遺骨を抱え、小樽に帰るチマのもとに、四谷署の巡査に格下げになった山本や、新宿に行った古橋が会いに来る。
追う者追われる者だった関係に、時間をかける間に生じていた共感性がしみじみと感じられるし、哀しい中にある喜劇性に、井上ひさしらしさを感じる芝居だ。
また、カタカタカタ…と歌う曲の中には、井上ひさし自身の"書く"というメッセージも感じられて、グッとくるのだが、何せ3時間強の芝居は長く感じる。
特に、音楽劇とうたっていて、プロローグの「代用パン」の歌から、随所に歌が挿入されているのだが、それが長く感じさせる原因にもなっている。
井上ひさしの芝居には、ピアノの曲や歌が入っているものも少なくないのだが、それが芝居の弛みを引き締めてくれることもあれば、助長に感じることもある。

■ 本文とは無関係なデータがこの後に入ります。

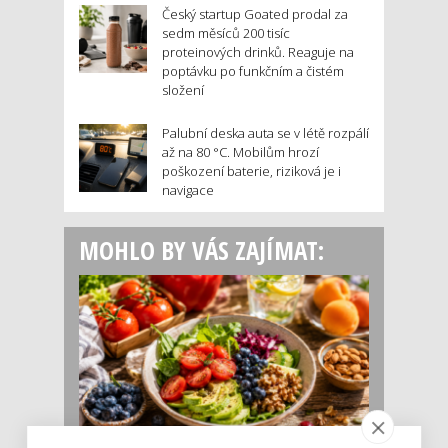
Český startup Goated prodal za
sedm měsíců 200 tisíc
proteinových drinků. Reaguje na
poptávku po funkčním a čistém
složení
Palubní deska auta se v létě rozpálí
až na 80 °C. Mobilům hrozí
poškození baterie, riziková je i
navigace
MOHLO BY VÁS ZAJÍMAT:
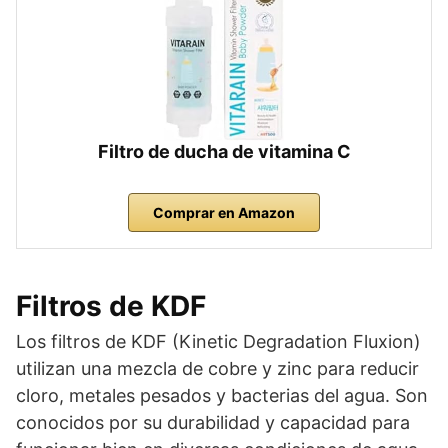
Filtro de ducha de vitamina C
Comprar en Amazon
Filtros de KDF
Los filtros de KDF (Kinetic Degradation Fluxion)
utilizan una mezcla de cobre y zinc para reducir
cloro, metales pesados y bacterias del agua. Son
conocidos por su durabilidad y capacidad para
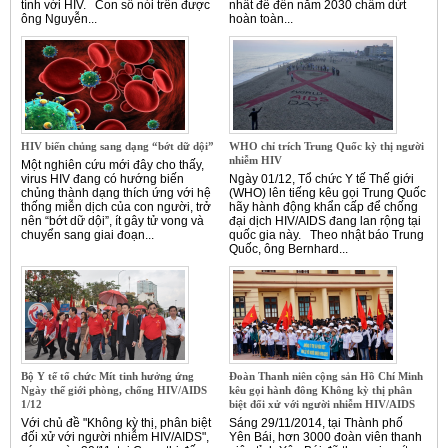
tính với HIV. Con số nói trên được
nhất để đến năm 2030 chấm dứt
ông Nguyễn...
hoàn toàn...
HIV biến chủng sang dạng “bớt dữ dội”
WHO chỉ trích Trung Quốc kỳ thị người
nhiễm HIV
Một nghiên cứu mới đây cho thấy,
virus HIV đang có hướng biến
Ngày 01/12, Tổ chức Y tế Thế giới
chủng thành dạng thích ứng với hệ
(WHO) lên tiếng kêu gọi Trung Quốc
thống miễn dịch của con người, trở
hãy hành động khẩn cấp để chống
nên “bớt dữ dội”, ít gây tử vong và
đại dịch HIV/AIDS đang lan rộng tại
chuyển sang giai đoạn...
quốc gia này. Theo nhật báo Trung
Quốc, ông Bernhard...
Bộ Y tế tổ chức Mít tinh hưởng ứng
Đoàn Thanh niên cộng sản Hồ Chí Minh
Ngày thế giới phòng, chống HIV/AIDS
kêu gọi hành đông Không kỳ thị phân
1/12
biệt đối xử với người nhiễm HIV/AIDS
Với chủ đề "Không kỳ thị, phân biệt
Sáng 29/11/2014, tại Thành phố
đối xử với người nhiễm HIV/AIDS",
Yên Bái, hơn 3000 đoàn viên thanh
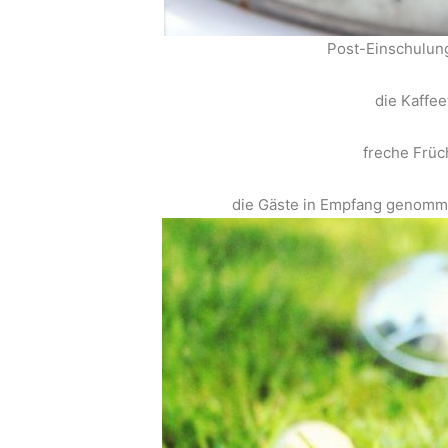
Post-Einschulun
die Kaffee
freche Früc
die Gäste in Empfang genommen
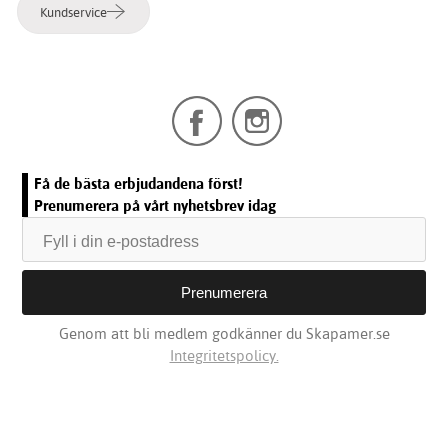
Kundservice
Få de bästa erbjudandena först!
Prenumerera på vårt nyhetsbrev idag
Genom att bli medlem godkänner du Skapamer.se
Integritetspolicy.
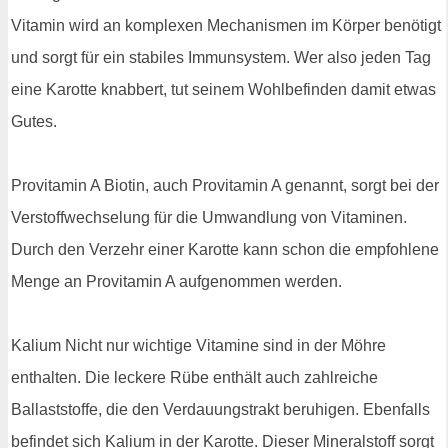
Vitamin wird an komplexen Mechanismen im Körper benötigt
und sorgt für ein stabiles Immunsystem. Wer also jeden Tag
eine Karotte knabbert, tut seinem Wohlbefinden damit etwas
Gutes.
Provitamin A Biotin, auch Provitamin A genannt, sorgt bei der
Verstoffwechselung für die Umwandlung von Vitaminen.
Durch den Verzehr einer Karotte kann schon die empfohlene
Menge an Provitamin A aufgenommen werden.
Kalium Nicht nur wichtige Vitamine sind in der Möhre
enthalten. Die leckere Rübe enthält auch zahlreiche
Ballaststoffe, die den Verdauungstrakt beruhigen. Ebenfalls
befindet sich Kalium in der Karotte. Dieser Mineralstoff sorgt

今回は、セリフだけでも成立していた芝居に、更に歌が付け加えられていた感じがして、たぶん歌が無くても芝居として充分に感じ入ることができたのではないかと思った。
重い話ではあっても、井上ひさし流の笑わせ方で、特攻の二人が多喜ニの思想に寄っていく様子や、二人のチャップリンが鉢合わせする喜劇性でも充分に和めるのだから、特に歌を入れる必要があったのか?という疑問は残る。
歌という括りがあるために、井上芳雄を起用したのかもしれないが、ラストのスクリーンに映し出される顔は"小林多喜ニ"には見えず、そこで"井上芳雄"に落ち着いてしまった段階で、小林多喜ニの物語としてはトーンダウンしてしまった。
以前見た「人間合格」では、太宰治の写真のように撮った出演者の映像が、芝居を見ているうちに混同してしまうくらいの迫力を持っていたのに比べると、あそこで井上芳雄の写真を出すことはマイナスイメージだったような気もした。
芳雄ファンなら許せただろうが、蟹工船は知っていても小林多喜ニの印象がない私には、そこで一気に「小林多喜ニってどんな人?」と引いてしまったのだった。